Je ne dirai pas ce que je fis dans l’obscurité, au pied de l’escalier : ce souvenir m’est odieux. Mais au bout de deux minutes je sortis transformé en moine, cagoule rabattue et ceinture de corde. Puis, à mon tour, je m’enfonçai dans l’entrée, et ne tardai pas à me trouver dans la cour. Devant moi était le porche, et à l’aide du canon de mousquet brisé, que j’avais ramassé en passant, je frappai deux coups sur les dalles.

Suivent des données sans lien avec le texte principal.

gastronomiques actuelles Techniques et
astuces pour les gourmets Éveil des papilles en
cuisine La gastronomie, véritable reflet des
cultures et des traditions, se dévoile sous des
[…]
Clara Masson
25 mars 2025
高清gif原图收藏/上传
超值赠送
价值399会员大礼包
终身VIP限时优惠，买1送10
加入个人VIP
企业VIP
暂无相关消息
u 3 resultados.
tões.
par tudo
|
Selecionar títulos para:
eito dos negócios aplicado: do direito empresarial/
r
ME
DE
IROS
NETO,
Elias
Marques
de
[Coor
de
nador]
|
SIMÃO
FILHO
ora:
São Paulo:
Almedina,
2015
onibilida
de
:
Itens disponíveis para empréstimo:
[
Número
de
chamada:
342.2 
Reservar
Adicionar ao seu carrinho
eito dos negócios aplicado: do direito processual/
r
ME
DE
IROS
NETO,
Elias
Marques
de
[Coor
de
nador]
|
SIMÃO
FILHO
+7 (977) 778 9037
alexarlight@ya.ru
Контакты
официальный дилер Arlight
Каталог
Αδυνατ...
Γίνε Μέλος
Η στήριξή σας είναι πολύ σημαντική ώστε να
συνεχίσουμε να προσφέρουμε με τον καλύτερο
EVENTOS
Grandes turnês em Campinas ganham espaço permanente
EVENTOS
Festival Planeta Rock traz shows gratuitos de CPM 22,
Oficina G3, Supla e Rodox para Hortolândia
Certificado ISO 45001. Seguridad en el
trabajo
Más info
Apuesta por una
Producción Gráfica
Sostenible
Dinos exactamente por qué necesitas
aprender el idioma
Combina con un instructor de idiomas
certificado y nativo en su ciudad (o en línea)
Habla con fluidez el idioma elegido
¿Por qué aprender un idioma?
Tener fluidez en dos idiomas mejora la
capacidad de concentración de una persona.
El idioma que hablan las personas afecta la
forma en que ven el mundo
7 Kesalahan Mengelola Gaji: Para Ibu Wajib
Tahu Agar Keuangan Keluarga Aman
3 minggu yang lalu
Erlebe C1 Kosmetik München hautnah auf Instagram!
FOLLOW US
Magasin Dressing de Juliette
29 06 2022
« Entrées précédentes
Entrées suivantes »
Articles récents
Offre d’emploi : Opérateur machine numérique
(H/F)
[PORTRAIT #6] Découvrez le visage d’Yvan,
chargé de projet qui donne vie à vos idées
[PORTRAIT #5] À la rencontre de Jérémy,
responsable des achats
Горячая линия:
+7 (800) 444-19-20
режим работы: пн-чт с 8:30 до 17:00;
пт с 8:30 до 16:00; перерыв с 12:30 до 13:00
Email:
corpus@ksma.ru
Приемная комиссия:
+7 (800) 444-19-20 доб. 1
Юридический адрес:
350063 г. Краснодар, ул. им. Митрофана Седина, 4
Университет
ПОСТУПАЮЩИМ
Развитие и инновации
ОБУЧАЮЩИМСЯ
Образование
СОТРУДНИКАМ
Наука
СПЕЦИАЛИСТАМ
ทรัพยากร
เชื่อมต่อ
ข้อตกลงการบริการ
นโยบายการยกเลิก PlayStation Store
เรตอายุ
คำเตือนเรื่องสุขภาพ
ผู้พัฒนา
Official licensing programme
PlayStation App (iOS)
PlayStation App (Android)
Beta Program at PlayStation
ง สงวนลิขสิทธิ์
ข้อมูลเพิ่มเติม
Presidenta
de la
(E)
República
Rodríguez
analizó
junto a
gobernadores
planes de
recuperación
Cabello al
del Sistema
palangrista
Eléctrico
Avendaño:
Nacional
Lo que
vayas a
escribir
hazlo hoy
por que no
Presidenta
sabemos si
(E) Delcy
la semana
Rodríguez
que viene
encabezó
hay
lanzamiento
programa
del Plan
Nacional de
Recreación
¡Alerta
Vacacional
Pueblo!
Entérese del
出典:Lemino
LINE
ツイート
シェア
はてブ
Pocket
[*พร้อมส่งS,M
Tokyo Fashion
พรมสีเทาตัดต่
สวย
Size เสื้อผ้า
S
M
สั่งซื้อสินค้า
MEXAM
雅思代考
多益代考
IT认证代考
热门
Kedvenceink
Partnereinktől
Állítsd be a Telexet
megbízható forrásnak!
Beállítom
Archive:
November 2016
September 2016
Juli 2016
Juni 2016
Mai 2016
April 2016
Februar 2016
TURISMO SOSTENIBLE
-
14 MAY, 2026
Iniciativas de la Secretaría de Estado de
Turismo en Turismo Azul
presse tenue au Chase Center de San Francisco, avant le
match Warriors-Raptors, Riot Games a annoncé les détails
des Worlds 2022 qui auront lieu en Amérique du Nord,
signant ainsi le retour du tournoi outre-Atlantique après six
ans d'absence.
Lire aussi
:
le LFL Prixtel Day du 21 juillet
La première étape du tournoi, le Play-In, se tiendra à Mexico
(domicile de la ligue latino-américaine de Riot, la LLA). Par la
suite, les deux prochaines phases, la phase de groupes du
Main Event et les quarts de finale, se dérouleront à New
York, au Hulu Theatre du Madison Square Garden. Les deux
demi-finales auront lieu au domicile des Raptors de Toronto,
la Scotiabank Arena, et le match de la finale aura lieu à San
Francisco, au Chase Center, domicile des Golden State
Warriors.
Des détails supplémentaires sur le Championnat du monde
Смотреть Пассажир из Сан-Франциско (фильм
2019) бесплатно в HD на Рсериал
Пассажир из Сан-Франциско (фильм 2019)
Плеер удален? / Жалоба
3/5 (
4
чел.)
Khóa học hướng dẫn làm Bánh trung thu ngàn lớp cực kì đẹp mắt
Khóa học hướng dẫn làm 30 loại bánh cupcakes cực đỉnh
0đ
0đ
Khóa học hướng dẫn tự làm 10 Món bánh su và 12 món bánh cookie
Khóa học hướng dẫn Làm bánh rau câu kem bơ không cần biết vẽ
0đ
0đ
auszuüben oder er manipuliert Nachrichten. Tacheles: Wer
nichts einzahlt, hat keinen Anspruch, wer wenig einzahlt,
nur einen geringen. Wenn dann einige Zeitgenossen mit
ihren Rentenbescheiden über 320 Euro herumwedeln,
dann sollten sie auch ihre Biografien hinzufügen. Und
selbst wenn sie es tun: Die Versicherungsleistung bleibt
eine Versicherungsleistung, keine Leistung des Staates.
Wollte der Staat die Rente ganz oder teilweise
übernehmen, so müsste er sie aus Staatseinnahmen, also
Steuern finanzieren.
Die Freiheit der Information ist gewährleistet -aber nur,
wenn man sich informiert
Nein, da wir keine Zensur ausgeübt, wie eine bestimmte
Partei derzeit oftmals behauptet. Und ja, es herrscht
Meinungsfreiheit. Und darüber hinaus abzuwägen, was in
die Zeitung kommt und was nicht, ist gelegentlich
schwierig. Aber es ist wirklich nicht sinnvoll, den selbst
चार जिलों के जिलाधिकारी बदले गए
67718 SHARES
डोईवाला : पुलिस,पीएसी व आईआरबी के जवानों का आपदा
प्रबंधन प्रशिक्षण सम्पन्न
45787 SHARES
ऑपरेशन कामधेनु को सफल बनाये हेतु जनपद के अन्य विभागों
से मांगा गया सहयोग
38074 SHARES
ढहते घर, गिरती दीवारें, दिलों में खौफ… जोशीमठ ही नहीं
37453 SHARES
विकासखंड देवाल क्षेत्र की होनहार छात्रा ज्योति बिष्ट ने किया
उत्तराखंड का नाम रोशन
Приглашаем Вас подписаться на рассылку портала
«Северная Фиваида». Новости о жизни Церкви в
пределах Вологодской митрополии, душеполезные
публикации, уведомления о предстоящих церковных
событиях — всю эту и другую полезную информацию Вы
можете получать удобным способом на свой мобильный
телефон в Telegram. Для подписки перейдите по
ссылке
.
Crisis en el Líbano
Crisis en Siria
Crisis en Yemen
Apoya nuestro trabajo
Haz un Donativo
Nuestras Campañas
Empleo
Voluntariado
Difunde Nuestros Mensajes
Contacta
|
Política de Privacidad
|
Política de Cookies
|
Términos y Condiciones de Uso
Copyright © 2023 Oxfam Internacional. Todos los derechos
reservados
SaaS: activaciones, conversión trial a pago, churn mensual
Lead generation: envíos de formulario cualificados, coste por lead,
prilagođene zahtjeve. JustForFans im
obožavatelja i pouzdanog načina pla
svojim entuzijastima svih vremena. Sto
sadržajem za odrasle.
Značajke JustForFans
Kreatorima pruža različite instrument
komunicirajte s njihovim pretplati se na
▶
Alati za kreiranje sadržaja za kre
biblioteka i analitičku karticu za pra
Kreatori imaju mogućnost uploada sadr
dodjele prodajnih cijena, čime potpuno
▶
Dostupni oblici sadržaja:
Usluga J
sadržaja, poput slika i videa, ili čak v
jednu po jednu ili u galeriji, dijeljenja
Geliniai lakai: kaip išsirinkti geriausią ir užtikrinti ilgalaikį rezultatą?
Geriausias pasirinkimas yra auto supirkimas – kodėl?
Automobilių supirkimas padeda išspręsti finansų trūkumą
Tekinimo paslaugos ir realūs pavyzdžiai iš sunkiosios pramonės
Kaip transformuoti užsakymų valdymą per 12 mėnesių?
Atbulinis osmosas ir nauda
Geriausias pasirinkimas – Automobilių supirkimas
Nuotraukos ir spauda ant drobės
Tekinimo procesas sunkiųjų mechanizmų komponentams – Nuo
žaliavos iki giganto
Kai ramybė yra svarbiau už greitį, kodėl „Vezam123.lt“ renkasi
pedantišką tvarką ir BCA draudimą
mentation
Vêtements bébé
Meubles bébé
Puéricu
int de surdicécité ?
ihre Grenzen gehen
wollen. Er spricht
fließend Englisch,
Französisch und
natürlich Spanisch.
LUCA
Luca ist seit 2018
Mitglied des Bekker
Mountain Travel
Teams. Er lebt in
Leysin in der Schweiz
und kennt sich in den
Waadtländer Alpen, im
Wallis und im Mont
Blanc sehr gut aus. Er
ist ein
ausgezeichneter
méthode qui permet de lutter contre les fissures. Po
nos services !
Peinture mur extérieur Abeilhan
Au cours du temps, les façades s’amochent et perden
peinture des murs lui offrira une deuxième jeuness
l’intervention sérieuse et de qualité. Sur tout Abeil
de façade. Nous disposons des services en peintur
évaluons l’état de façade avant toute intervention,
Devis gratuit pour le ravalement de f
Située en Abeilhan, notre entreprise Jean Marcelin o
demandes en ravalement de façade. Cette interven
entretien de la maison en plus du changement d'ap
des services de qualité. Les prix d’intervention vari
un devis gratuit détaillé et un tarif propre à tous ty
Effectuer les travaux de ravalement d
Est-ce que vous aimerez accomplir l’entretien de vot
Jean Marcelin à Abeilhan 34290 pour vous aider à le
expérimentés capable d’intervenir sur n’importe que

Je n’eus pas le temps de songer à ce qui allait se produire ou à l’accueil qui m’attendait. La porte s’ouvrit aussitôt, et j’entrai. Comme par enchantement la porte se referma sans bruit derrière moi.
Je me trouvai dans un long corridor ou vestibule, nu et sans un meuble, qui avait dû autrefois servir de cloître. Une lampe allumée était accrochée à un mur, et devant moi, assis sur un banc de pierre, deux personnages conversaient. Trois ou quatre autres allaient et venaient de long en large. Tous se turent à mon entrée, et me regardèrent attentivement.
— D’où venez-vous, mon frère ? me demanda l’un d’eux, en s’approchant de moi.
— Du Cabaret de la Vierge, répondis-je à tout hasard.
Et comme la lumière m’éblouissait, je levai la main afin de m’en préserver.
— C’est pour le chef ?
— Pour lui-même.
— En ce cas, venez vite, reprit l’homme, il est sur le toit. Tout va bien ? reprit-il, en regardant mon arme avec un sourire.
— Tout va bien, répondis-je, sans lever la tête, afin de cacher mes traits dans l’ombre de la cagoule.